» **Required action**: Among the records below, find the line that has "बेलायतमा बर्न्ट ओक"; from there, give the lines again exactly, and stop after the line that has "Almir Junuzovic".

Provided material Block Start

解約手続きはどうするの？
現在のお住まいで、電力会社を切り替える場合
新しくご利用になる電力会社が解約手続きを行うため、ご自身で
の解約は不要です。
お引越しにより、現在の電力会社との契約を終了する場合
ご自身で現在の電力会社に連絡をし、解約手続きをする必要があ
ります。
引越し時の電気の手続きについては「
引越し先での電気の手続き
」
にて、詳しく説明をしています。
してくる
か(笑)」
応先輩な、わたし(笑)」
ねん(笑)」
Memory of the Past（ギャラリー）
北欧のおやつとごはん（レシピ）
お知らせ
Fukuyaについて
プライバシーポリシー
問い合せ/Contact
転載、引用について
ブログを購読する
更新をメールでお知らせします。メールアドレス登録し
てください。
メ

Provided material Block End
Provided material Block Start

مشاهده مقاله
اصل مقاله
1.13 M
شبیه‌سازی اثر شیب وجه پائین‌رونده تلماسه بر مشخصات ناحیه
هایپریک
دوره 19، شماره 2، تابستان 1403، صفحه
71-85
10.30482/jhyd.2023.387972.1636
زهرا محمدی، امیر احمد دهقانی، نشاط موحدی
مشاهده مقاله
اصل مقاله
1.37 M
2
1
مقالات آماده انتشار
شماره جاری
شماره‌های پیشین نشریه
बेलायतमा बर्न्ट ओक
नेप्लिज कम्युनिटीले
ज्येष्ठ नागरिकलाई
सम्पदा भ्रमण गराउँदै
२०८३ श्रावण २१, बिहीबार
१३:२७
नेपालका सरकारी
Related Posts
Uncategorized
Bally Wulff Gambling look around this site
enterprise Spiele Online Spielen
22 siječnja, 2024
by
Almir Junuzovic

Provided material Block End

» **Answer to this problem**:
बेलायतमा बर्न्ट ओक
नेप्लिज कम्युनिटीले
ज्येष्ठ नागरिकलाई
सम्पदा भ्रमण गराउँदै
२०८३ श्रावण २१, बिहीबार
१३:२७
नेपालका सरकारी
Related Posts
Uncategorized
Bally Wulff Gambling look around this site
enterprise Spiele Online Spielen
22 siječnja, 2024
by
Almir Junuzovic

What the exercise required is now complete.